Exercise material:
=== Begin Enclosure ===

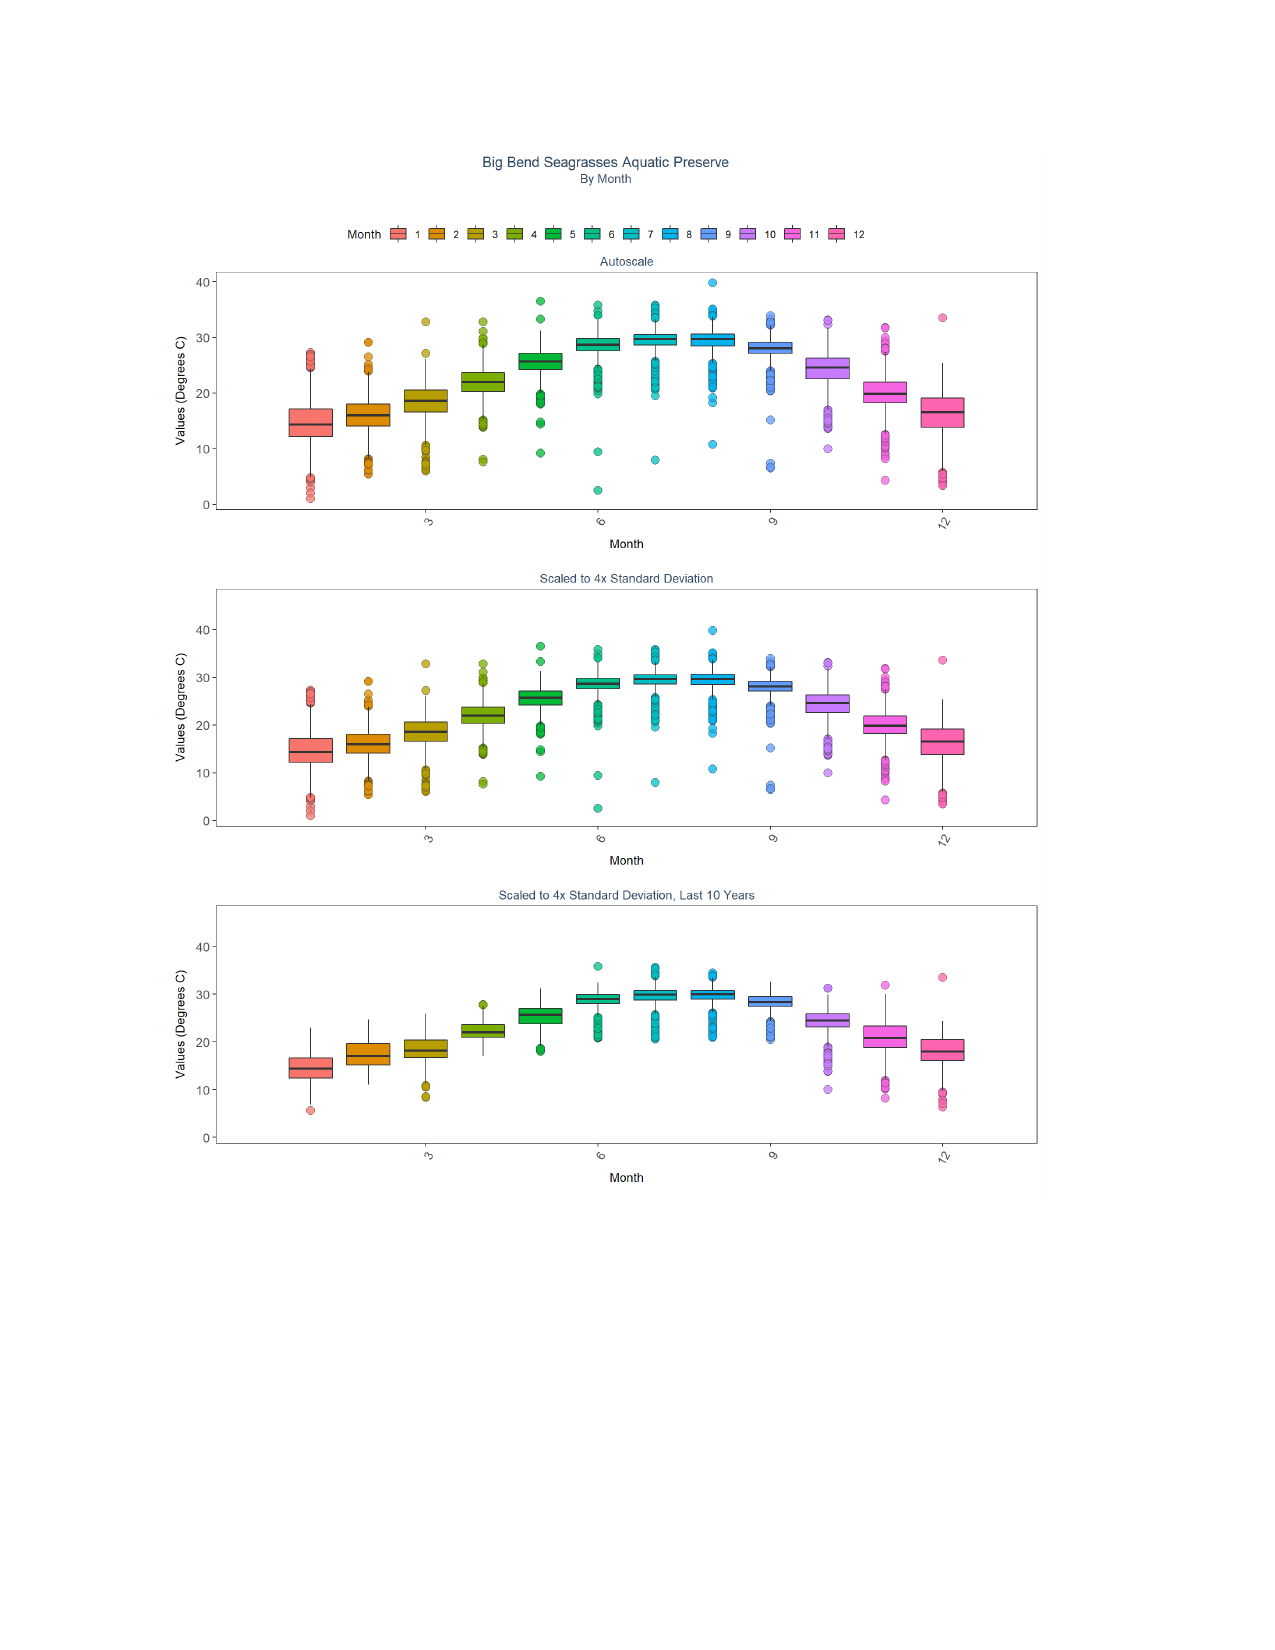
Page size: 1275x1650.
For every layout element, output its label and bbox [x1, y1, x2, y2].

=== End Enclosure ===
=== Begin Enclosure ===

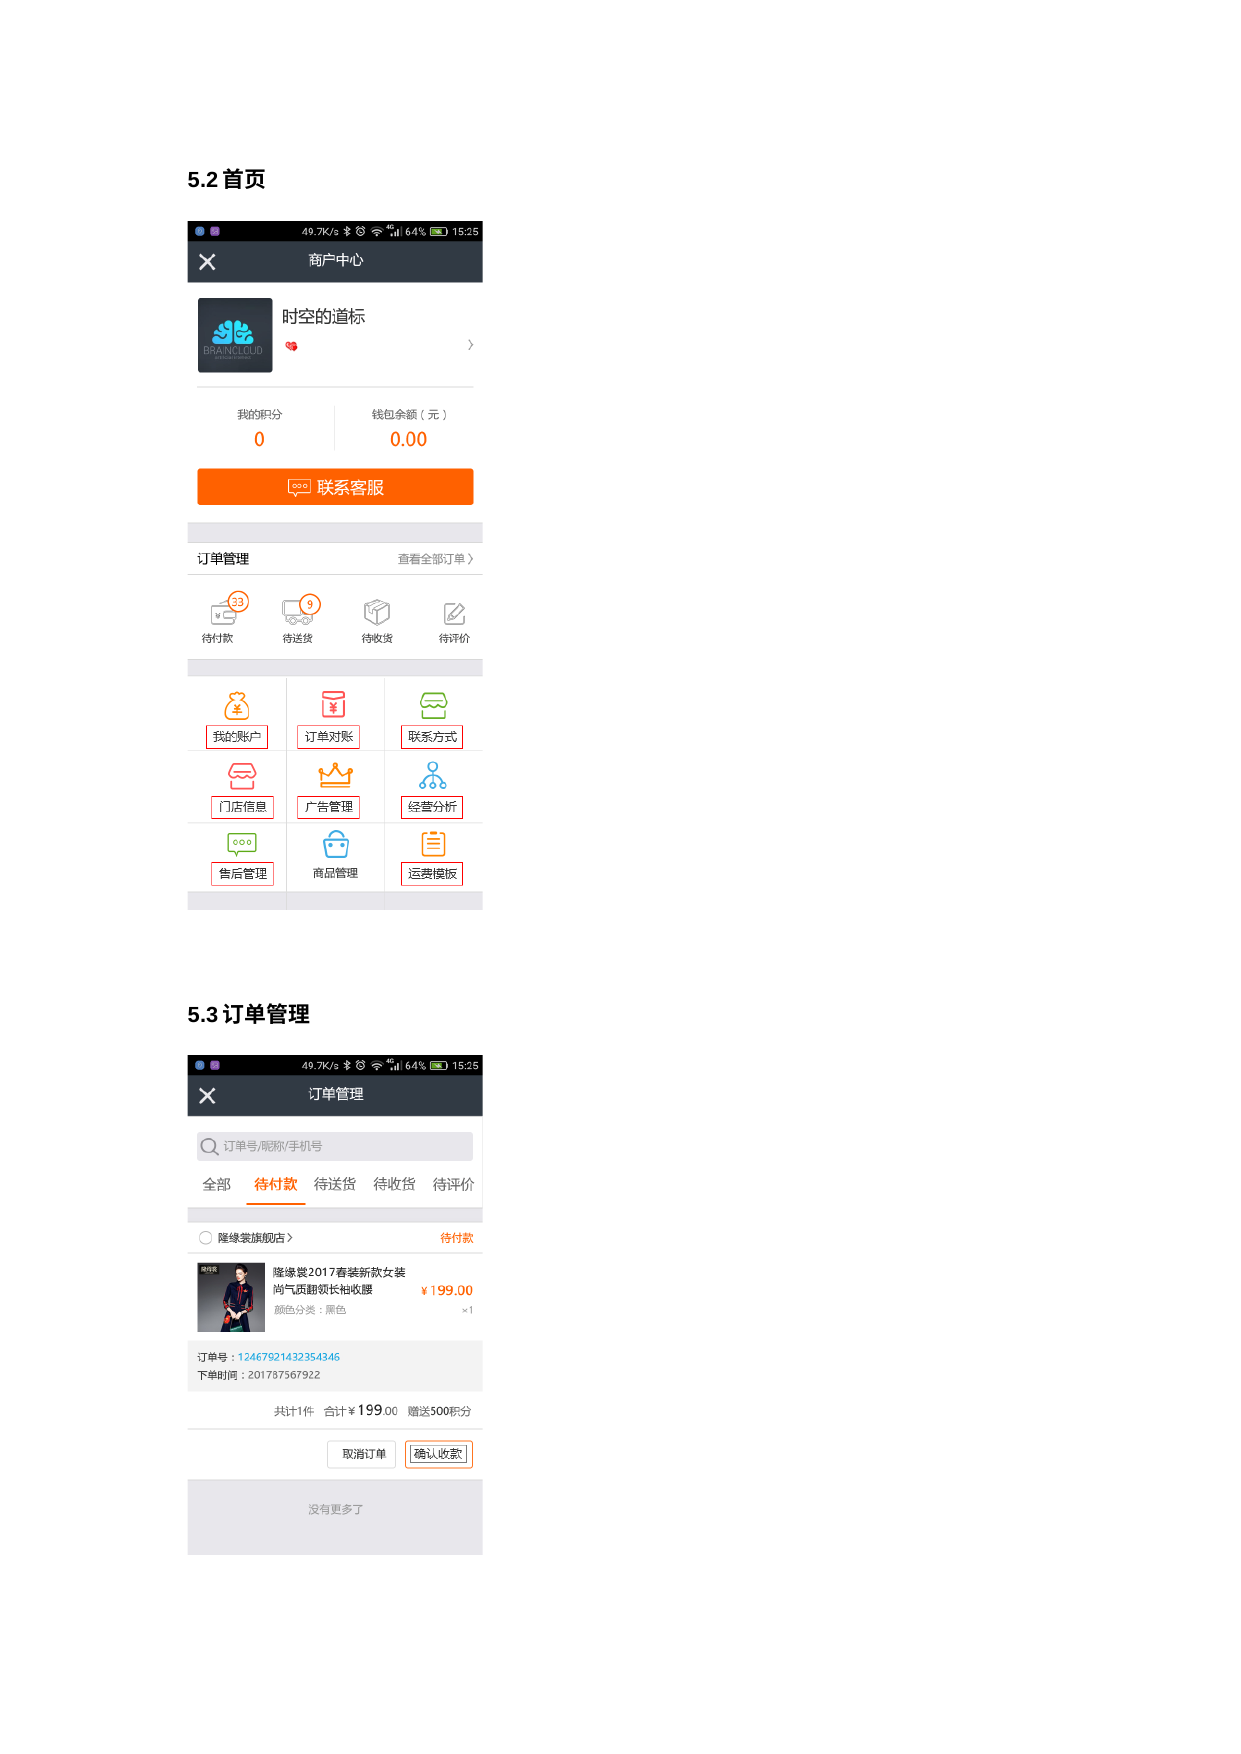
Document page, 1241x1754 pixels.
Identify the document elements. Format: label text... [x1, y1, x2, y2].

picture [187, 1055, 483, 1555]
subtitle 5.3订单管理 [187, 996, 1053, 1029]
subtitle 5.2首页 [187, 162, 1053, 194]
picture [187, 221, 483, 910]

=== End Enclosure ===
=== Begin Enclosure ===

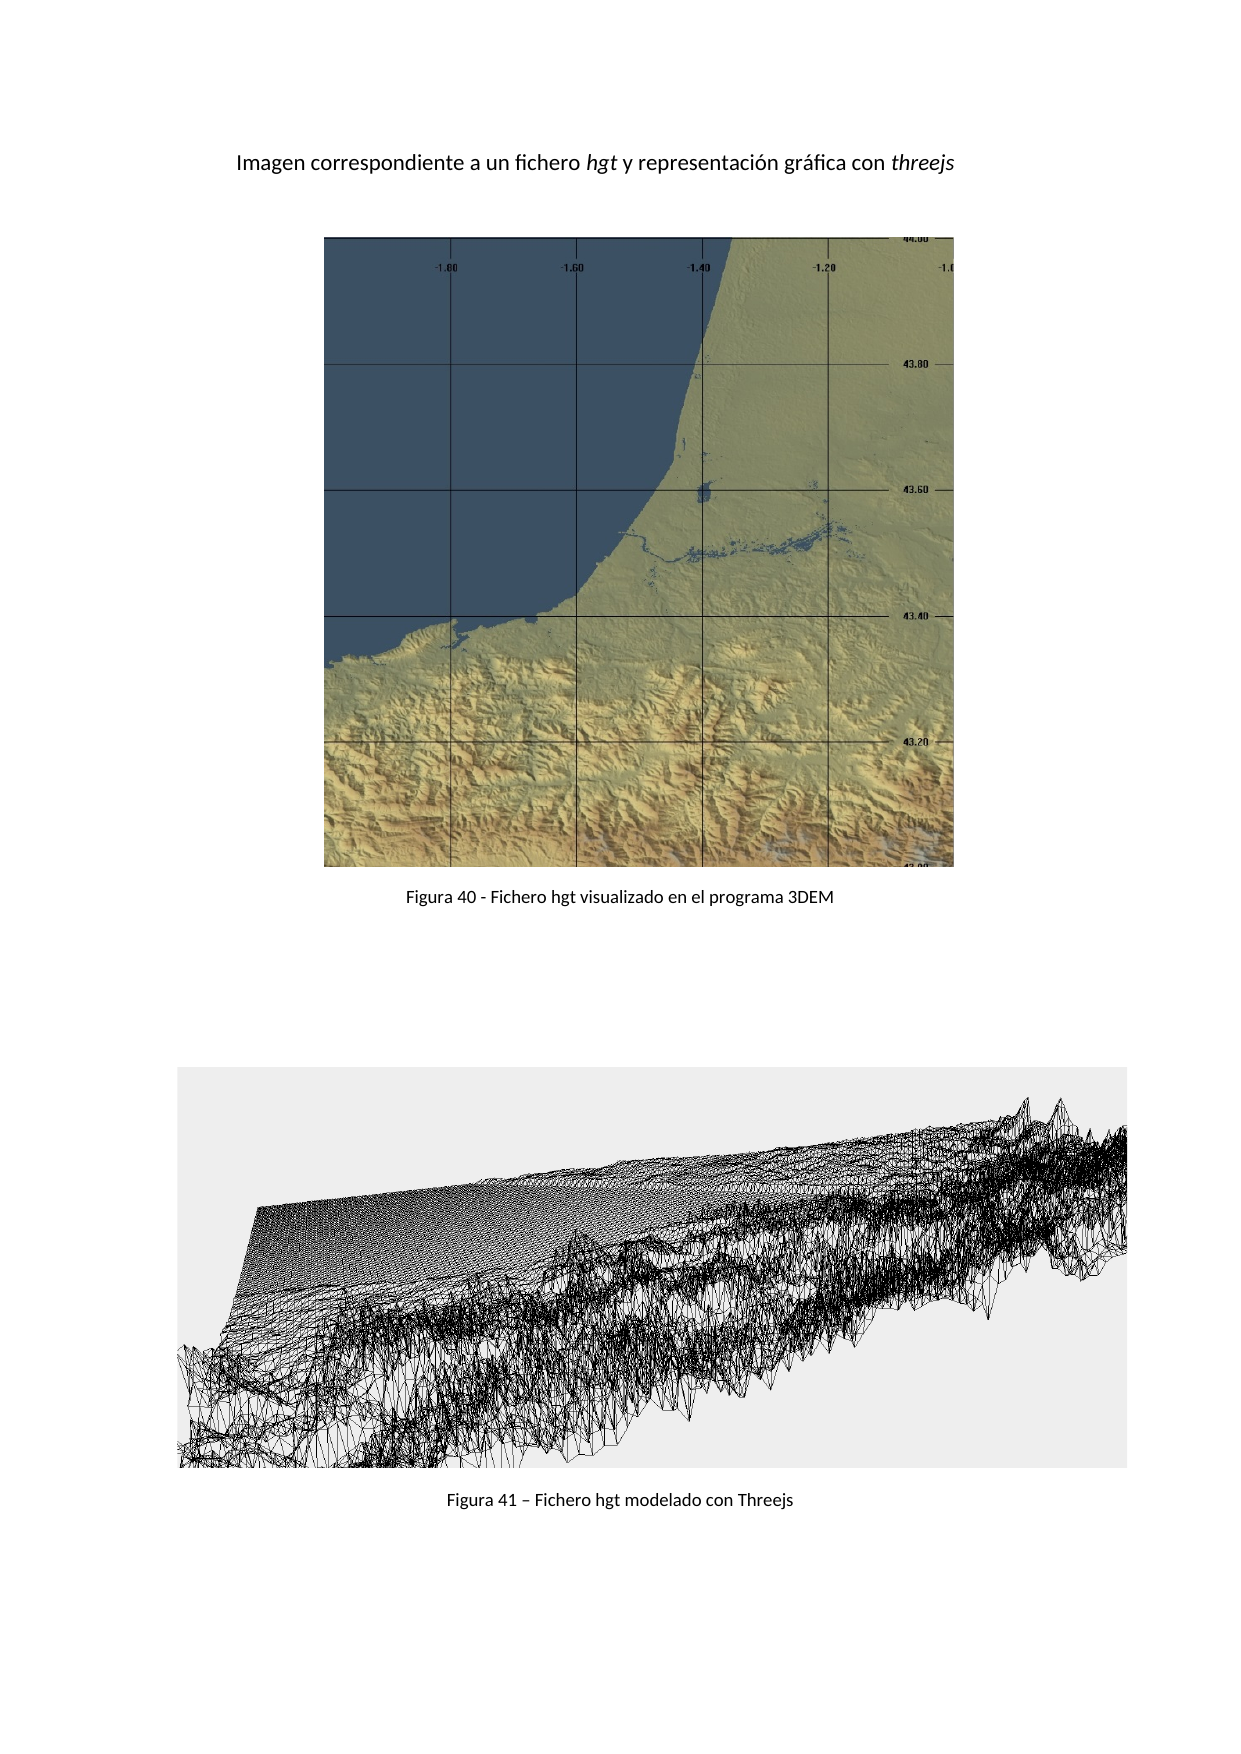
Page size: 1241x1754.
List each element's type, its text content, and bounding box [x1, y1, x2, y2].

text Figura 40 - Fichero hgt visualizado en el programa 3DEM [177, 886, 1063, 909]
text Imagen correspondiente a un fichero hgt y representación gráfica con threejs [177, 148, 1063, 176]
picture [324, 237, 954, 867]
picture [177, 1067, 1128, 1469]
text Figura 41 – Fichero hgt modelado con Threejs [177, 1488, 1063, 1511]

=== End Enclosure ===

Task: Looking at the entries above, can you reproduce exactly the lines from the one that holds "Page size: 1275x1650." through the one that holds "For every layout", and only those?

Answer to this exercise:
Page size: 1275x1650.
For every layout element, output its label and bbox [x1, y1, x2, y2].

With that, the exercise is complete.